Regarding testing with -DCLANG_ENABLE_OPAQUE_POINTERS=OFF, I think this will be fairly similar to the new pass manager transition where it will quickly be infeasible to keep check-clang clean under both opaque pointers off by default and on by default as people add tests that don’t specify -Xclang [-no]-opaque-pointers.

That’s pretty easy, just have a buildbot with that config?

To close the loop here, the change to enable opaque pointers by default in Clang landed on Monday, Apr 11th. Thanks to everyone who has been reporting bugs with the new configuration!

I’d like to get a rough idea on when we should start migrating Clang and LLVM tests to use opaque pointers, in preparation for switching the default on the LLVM side as well. It would be great to know which LLVM consumers that follow tip-of-tree development currently use -DCLANG_ENABLE_OPAQUE_POINTERS=OFF while finalizing their downstream migration efforts, as we’d probably want to at least wait for those to finish first.

We (Unity) don’t - but then again we’re not using Clang (on the Burst team) so that is unsurprising!

We still haven’t turned on opaque pointers due to some performance regressions which I’m still in the process of investigating.

We saw clang crashes when opaque pointers were enabled for our production clang build using instrumented PGO profiles. We are still investigating the root cause.

1 Like

Verified the issue we saw is the same as Assertion in file SelectionDAG.cpp:1454 when trying to lower @llvm.masked.scatter with opaque pointers on X86 · Issue #55021 · llvm/llvm-project · GitHub.

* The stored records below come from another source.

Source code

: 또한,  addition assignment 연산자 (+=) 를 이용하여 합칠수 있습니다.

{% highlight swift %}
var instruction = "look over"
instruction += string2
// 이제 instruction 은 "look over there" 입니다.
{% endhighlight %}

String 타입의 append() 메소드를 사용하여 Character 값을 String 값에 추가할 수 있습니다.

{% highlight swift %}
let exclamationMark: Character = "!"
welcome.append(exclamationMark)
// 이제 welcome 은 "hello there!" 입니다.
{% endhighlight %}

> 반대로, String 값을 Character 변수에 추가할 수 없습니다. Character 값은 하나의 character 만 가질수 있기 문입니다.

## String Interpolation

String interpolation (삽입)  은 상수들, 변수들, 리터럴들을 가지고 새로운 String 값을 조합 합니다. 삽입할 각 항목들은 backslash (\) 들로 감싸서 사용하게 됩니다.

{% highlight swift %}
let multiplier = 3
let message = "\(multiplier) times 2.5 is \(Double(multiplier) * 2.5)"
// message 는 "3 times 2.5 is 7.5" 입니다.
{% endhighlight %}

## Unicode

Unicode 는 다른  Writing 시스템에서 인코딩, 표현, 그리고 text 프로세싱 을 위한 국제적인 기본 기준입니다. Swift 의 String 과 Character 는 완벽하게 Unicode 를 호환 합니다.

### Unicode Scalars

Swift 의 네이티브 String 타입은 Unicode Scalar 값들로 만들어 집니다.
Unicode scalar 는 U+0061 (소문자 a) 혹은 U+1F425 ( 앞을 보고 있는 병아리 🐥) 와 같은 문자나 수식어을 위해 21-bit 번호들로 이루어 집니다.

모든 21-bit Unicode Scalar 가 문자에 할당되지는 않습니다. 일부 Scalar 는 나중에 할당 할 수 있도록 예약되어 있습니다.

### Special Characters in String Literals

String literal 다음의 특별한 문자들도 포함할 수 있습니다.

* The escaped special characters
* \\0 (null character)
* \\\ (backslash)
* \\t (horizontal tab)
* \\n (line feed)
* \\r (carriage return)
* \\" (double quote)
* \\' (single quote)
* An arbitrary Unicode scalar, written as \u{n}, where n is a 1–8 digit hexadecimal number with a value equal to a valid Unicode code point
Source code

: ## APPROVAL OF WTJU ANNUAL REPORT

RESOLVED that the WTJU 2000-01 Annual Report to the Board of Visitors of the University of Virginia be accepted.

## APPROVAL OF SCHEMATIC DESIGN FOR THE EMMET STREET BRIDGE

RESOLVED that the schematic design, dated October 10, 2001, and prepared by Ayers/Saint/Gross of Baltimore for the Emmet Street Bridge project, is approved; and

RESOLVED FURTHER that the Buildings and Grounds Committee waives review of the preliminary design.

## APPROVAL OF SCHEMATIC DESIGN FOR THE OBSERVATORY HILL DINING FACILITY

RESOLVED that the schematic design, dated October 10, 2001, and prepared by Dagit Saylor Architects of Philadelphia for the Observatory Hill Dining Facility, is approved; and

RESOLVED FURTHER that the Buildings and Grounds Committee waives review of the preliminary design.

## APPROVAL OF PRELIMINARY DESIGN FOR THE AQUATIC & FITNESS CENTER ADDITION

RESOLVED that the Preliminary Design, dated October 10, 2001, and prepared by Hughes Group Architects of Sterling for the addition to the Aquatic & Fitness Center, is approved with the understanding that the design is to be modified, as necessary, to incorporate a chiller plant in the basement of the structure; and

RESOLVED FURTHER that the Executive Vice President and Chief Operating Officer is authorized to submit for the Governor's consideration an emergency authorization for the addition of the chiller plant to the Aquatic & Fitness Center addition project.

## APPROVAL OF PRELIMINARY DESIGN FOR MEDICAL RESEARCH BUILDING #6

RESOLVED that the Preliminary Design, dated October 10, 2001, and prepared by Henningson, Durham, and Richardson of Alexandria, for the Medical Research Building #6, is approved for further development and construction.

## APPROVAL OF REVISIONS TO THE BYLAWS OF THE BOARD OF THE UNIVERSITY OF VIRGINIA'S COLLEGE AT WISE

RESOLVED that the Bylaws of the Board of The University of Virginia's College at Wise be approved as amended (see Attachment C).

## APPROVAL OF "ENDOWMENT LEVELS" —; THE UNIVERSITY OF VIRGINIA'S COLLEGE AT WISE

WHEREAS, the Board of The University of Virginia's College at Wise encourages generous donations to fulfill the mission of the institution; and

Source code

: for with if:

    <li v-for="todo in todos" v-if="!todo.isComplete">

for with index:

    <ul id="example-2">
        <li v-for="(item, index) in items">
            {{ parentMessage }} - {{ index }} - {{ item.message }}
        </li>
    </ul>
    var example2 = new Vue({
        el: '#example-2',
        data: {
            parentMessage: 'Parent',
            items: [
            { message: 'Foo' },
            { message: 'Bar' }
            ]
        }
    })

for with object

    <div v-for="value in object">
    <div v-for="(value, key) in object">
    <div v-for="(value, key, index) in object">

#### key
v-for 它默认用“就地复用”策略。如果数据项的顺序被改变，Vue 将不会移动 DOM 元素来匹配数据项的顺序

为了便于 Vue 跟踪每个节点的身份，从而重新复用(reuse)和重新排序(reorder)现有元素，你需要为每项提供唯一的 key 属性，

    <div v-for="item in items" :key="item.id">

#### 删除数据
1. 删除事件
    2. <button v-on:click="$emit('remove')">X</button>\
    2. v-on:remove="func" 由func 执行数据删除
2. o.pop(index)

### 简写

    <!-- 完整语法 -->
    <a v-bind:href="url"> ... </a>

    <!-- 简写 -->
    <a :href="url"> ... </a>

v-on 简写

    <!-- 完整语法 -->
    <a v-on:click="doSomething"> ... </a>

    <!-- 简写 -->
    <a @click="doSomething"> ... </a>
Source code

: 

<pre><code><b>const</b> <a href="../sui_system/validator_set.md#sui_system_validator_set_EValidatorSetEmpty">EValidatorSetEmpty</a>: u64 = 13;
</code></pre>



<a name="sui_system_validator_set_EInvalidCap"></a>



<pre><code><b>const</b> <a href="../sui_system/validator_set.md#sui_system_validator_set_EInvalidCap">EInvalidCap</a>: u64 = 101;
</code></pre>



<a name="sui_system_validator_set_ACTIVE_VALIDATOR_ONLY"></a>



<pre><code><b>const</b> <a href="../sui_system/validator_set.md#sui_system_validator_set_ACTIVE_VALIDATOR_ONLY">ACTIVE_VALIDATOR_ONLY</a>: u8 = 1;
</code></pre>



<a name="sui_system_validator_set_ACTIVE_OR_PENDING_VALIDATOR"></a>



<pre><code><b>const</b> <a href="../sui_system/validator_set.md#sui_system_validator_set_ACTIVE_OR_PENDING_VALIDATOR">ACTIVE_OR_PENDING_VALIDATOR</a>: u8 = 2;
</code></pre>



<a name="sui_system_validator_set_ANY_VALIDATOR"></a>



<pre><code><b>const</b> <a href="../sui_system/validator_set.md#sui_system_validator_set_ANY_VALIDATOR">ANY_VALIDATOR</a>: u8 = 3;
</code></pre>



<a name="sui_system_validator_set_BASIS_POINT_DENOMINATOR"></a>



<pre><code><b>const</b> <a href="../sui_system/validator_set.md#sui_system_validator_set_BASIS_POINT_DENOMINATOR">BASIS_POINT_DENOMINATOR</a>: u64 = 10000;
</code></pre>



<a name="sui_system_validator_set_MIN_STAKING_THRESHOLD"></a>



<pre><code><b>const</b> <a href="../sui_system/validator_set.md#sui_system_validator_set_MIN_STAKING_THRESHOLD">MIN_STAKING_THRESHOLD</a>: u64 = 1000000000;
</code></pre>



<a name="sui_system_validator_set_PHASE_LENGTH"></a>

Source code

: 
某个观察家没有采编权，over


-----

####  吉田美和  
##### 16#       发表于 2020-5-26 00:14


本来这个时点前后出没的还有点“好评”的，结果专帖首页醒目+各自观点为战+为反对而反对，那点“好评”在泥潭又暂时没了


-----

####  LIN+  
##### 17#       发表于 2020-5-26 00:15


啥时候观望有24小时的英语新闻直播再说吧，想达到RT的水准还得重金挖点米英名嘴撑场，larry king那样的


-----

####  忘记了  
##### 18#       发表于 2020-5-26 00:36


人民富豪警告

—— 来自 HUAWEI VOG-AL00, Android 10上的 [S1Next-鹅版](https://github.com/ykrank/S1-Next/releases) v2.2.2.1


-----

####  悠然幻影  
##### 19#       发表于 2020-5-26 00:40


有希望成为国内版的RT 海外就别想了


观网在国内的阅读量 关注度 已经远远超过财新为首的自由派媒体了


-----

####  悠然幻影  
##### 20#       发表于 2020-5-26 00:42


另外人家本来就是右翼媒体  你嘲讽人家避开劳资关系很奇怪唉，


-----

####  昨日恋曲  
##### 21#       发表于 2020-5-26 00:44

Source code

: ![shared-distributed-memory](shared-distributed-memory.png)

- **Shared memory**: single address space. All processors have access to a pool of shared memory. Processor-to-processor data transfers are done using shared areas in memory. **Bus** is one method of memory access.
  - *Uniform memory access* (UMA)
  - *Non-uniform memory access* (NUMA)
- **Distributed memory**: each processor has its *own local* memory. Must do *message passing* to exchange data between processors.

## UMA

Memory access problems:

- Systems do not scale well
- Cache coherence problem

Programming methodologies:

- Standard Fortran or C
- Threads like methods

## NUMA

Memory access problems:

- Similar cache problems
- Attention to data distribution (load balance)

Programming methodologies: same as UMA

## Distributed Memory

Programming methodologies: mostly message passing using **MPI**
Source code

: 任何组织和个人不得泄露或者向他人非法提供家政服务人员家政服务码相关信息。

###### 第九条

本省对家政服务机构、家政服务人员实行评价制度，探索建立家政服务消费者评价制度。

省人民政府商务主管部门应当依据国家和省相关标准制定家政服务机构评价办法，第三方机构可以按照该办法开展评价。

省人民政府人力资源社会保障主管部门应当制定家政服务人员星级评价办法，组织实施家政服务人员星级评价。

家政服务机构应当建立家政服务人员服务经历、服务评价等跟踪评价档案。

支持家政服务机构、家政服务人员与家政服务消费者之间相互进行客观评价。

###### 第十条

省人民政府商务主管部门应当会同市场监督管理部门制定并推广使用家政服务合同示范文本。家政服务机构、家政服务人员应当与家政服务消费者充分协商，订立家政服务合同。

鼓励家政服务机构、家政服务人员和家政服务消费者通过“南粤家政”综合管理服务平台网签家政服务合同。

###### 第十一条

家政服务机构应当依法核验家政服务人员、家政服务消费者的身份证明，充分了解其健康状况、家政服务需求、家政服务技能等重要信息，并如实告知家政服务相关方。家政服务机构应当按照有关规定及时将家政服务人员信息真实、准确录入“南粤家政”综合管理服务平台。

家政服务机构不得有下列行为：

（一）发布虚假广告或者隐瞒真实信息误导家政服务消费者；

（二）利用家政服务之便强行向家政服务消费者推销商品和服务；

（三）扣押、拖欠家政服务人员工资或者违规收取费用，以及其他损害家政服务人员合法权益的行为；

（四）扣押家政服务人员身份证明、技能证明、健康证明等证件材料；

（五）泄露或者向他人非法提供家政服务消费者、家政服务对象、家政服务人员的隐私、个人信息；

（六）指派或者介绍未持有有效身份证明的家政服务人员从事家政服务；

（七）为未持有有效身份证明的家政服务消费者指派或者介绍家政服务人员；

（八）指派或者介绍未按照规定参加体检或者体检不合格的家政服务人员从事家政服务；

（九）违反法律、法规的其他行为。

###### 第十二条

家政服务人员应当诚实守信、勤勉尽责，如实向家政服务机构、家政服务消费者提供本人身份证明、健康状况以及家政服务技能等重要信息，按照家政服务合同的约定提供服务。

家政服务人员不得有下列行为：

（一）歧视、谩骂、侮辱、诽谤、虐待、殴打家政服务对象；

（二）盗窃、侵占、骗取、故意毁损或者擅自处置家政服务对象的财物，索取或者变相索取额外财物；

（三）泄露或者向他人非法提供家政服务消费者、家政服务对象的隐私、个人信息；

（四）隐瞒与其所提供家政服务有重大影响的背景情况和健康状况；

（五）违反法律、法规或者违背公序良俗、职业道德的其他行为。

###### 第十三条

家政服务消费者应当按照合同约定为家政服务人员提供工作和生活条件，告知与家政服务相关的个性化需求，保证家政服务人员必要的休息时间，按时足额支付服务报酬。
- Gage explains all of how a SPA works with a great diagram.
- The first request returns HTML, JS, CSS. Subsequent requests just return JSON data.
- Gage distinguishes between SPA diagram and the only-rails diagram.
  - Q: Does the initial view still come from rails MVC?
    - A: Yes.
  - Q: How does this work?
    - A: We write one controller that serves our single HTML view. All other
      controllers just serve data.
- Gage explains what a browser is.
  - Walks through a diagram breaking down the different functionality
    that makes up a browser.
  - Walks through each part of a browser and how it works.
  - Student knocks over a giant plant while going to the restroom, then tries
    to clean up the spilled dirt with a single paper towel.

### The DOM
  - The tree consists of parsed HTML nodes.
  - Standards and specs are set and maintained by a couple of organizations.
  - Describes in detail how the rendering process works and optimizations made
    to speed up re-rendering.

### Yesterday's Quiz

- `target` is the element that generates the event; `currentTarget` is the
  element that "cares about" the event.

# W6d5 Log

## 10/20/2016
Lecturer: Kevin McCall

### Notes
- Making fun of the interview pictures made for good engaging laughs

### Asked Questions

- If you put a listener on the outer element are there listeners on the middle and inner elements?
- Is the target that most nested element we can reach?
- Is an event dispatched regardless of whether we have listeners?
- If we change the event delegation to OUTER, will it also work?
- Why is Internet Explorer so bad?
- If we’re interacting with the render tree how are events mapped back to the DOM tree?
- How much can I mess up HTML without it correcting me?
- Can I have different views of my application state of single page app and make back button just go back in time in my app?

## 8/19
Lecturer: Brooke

Apologies but I still need more time to sort out the fallout from turning on opaque pointers in clang.

Just for anybody curious

  1. Opaque pointers have uncovered what I believe to be a miscompile in GVN, currently investigating
  2. Some real races newly reported by tsan
  3. Some benchmarks were getting optimized away :slight_smile:
  4. Mysterious deadlocks in large integration tests
  5. After wrangling with internal performance testing infrastructure, aside from benchmarks affected by loop unrolling thresholds (balanced positives and negatives), found one ThinLTO ARM benchmark acting weird where the instruction count went down but the cycle count went up (setting function alignment didn’t change it)

The GVN issue was fixed.

Mysterious deadlocks turned out to be a LoopVectorizer issue, that was fixed.

@MatzeB did either of those help?